I believe they don't allow null values just to prevent this ambiguity.
This is a synchronized map that accepts null key and values
Map m = Collections.synchronizedMap(new HashMap());
From the Hashtable JavaDoc:
To successfully store and retrieve objects from a hashtable, the
objects used as keys must implement the hashCode method and the
equals method.
In a nutshell, since null isn't an object, you can't call .equals() or
.hashCode() on it, so the Hashtable can't compute a hash to use it as
a key.
HashMap is newer, and has more advanced capabilities, which are
basically just an improvement on the Hashtable functionality. As such,
when HashMap was created, it was specifically designed to handle null
values as keys and handles them as a special case.
Specifically, the use of null as a key is handled like this when
issuing a .get(key):
(key==null ? k==null : key.equals(k))
Source:Why does Hashtable not take null key?
When you synchronize it means you will obtain lock on that object or at some portion. If your object is null then how will you decide that in which portion you will obtain lock?
Say in concurrenthashmaps, you can divide it into 16 different locks. Now how will you decide where null will be placed?

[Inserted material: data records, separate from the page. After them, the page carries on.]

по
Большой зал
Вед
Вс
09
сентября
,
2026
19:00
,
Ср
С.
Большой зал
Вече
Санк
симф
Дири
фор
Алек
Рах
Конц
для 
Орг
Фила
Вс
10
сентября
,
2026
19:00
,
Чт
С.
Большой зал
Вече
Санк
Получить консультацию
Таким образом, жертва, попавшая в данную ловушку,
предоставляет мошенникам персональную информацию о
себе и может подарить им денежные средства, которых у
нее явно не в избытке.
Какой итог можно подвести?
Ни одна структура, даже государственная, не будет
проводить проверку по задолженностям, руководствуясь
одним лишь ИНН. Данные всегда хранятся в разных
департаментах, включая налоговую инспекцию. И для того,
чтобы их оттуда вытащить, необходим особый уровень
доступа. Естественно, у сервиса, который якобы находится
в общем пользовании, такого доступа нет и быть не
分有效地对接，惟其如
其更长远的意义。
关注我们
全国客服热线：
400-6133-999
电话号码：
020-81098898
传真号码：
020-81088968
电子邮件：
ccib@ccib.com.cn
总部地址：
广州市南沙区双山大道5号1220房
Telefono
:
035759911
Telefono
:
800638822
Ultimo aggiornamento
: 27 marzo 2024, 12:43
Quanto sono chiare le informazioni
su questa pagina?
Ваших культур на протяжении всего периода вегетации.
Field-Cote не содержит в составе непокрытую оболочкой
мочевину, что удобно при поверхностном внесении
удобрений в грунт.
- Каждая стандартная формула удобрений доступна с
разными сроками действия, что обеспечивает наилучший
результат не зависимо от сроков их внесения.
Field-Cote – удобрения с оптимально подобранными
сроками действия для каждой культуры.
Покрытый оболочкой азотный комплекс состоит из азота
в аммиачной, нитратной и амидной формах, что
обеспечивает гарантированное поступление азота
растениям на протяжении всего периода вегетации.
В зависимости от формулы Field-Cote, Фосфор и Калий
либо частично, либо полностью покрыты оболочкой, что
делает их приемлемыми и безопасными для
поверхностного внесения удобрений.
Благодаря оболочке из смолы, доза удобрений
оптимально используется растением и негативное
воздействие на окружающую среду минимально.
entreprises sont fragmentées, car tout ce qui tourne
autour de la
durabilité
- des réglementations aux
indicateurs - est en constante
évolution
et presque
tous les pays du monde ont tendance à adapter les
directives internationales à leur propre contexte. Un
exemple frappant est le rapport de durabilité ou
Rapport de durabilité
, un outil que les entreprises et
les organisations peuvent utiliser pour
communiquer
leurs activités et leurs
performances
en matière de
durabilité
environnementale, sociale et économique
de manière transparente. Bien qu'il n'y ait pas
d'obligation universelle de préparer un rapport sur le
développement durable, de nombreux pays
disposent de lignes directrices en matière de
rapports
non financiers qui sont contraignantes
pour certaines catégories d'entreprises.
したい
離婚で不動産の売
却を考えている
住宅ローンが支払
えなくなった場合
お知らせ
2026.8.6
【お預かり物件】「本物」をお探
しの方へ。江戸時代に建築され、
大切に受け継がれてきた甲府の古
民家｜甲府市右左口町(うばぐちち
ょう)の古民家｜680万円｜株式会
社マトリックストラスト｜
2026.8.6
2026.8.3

Null has no value attached to it, it simply means no object. So to avoid ambiguity its better not to have it.

Understanding HashMap<K,V>

Ok, here is the bit I do not understand.
If you attempt to retrieve an object using the get() method and null is returned, it is still possible that null may be stored as the object associated with the key you supplied to the get() method. You can determine if this is the case by passing your key of the object to containsKey() method for map. This returns true if key is stored in the map
So, how is containsKey() supposed to tell me if the value associated with the key supplied is null?
This is the reference if you wanna check. Page 553
Map<String, Object> map = new HashMap<String, Object>();
map.put("Foo", null);
System.out.println(map.containsKey("Foo"));
System.out.println(map.containsKey("Boo"));
OUTPUT:
true
false
get() returns null in two cases:
The key does not exist in the map.
The key does exist but the associated value is null.
You can't tell from get() which is true. However, containsKey() will tell you if the key was present in the map, regardless of whether its associated value was null.
Consider this simple snippet of code:
Map<String, String> m = new HashMap<String, String>();
m.put("key1", "value1");
m.put("key2", null);
System.out.println("m.get(\"key1\")=" + m.get("key1"));
System.out.println("m.containsKey(\"key1\")=" + m.containsKey("key1"));
System.out.println("m.get(\"key2\")=" + m.get("key2"));
System.out.println("m.containsKey(\"key2\")=" + m.containsKey("key2"));
System.out.println("m.get(\"key3\")=" + m.get("key3"));
System.out.println("m.containsKey(\"key3\")=" + m.containsKey("key3"));
As you can see I put in the map two values, one of which is null. Thene i asked the map for three values: two of them are present (one is null), one is not. Look at the result:
m.get("key1")=value1
m.containsKey("key1")=true
m.get("key2")=null
m.containsKey("key2")=true
m.get("key3")=null
m.containsKey("key3")=false
The second and the third are the tricky part. key2 is present with null value so, using get() you cannot discriminate whether the element is not in the map or is in the map with a null value. But, using containsKey() you can, as it returns a boolean.
(get() == null && containsKey()) == value is null
containsKey would tell you if the key is in the hashmap at all. Consider the case where a key is present with null value and the other case in which the key which you are looking for is not at all in the hashmap.